Legs55 Mon 29-Apr-19 22:57:57

My DD is in a same sex marriage, Christmas cards are addresses to Mrs A & Mrs B followed by surname as DD took her partner's (wife's) surname, she hasn't told me she doesn't like itgrin

I agree with GrowingOld & gillybob it is difficult knowing how to address envelopes to same sex couples, probably best to ask. As for finding cards I just want nice cards that say to my DD & DiL in the same way that you get cards to DD & SiL or DS & DiL, I don't want twee cards just nice ones, they take some hunting out but the last 2 years I have found beautiful Christmas cards.
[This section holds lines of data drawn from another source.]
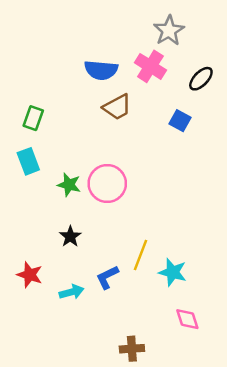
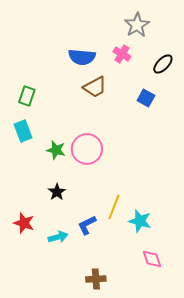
pink cross: (150, 66) -> (122, 54), size x0.7
brown cross: (132, 349) -> (96, 279), moved

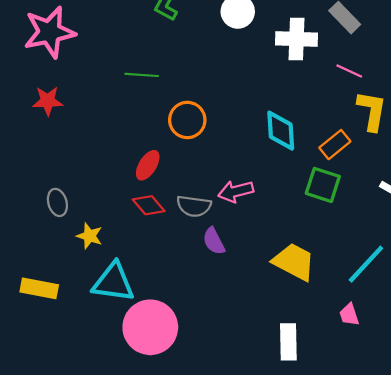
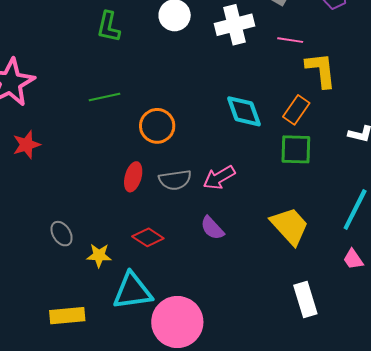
red diamond: (149, 205) -> (148, 237), moved
gray semicircle: (194, 206) -> (175, 180), moved
yellow trapezoid: (294, 262) -> (290, 226), turned 36

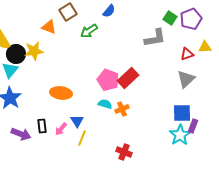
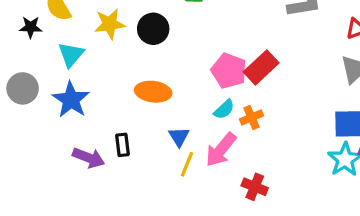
black circle: (16, 54) -> (153, 29), moved
cyan semicircle: (105, 104) -> (224, 109), turned 120
pink arrow: (61, 129) -> (221, 150), moved, size x1.6

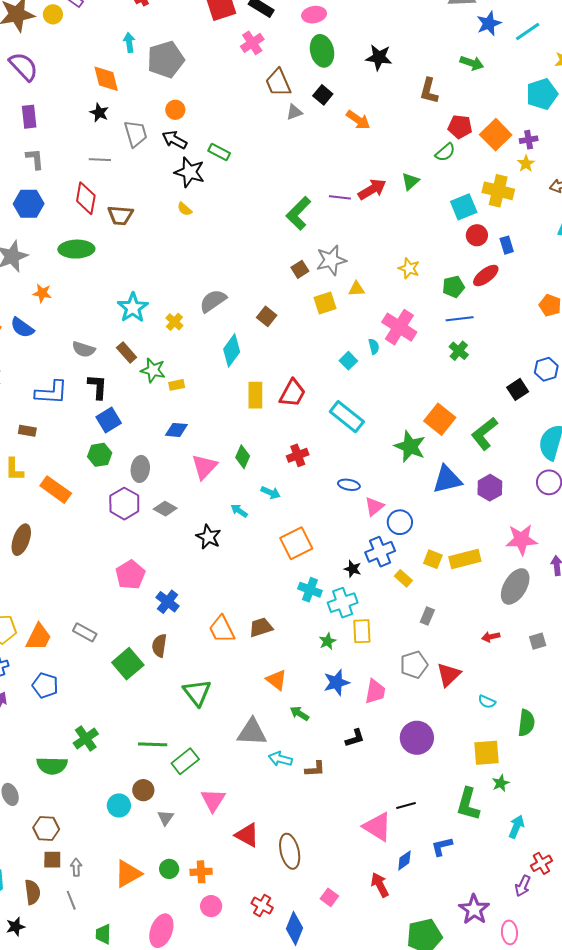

I expect to be addressed as Mrs as I am a widow, I hate Ms & as for being addressed by Health Professionals etc by my forename, that's a dreadful assumption as I've always been known by my middle nameconfused

jocork Tue 30-Apr-19 07:49:57

I struggle with a Christmas card to an old friend who married later in life. She notified me of her marriage to 'Lawrence' and their new address. She failed to tell me her new surname though. I still send a card every year addressed to 'Lawrence and Di' which always seems odd! I've even emailed and asked what her surname is but got no reply - just continue to get a card from 'Lawrence and Di'.

Mapleleaf Tue 30-Apr-19 09:06:03

Jocork - a similar thing here. A friend remarried, but for years I didn't know her husbands surname. I did ask in one of my letters, but was never told. Another family member told me when I eventually bumped into them. It did seem odd addressing the envelope by first names only.

moggie57 Tue 30-Apr-19 13:41:59

mr and mrs .and miss for single person or mr.for single man.

Magrithea Tue 30-Apr-19 19:04:03

There was some correspondence about this very subject in the Daily Telegraph recently.

If I'm addressing anything to a couple I always use Mr & Mrs J(ohn) Smith but if sending to a female friend who's married I always use her initial. One of my friends does the 'old fashioned' thing of using my husband's initials when sending anything to only me i.e Mrs J Smith which I find very irritating! As for cohabiting couples I'm not so sure - Mr J Smith and M(is)s A Brown is probably the best!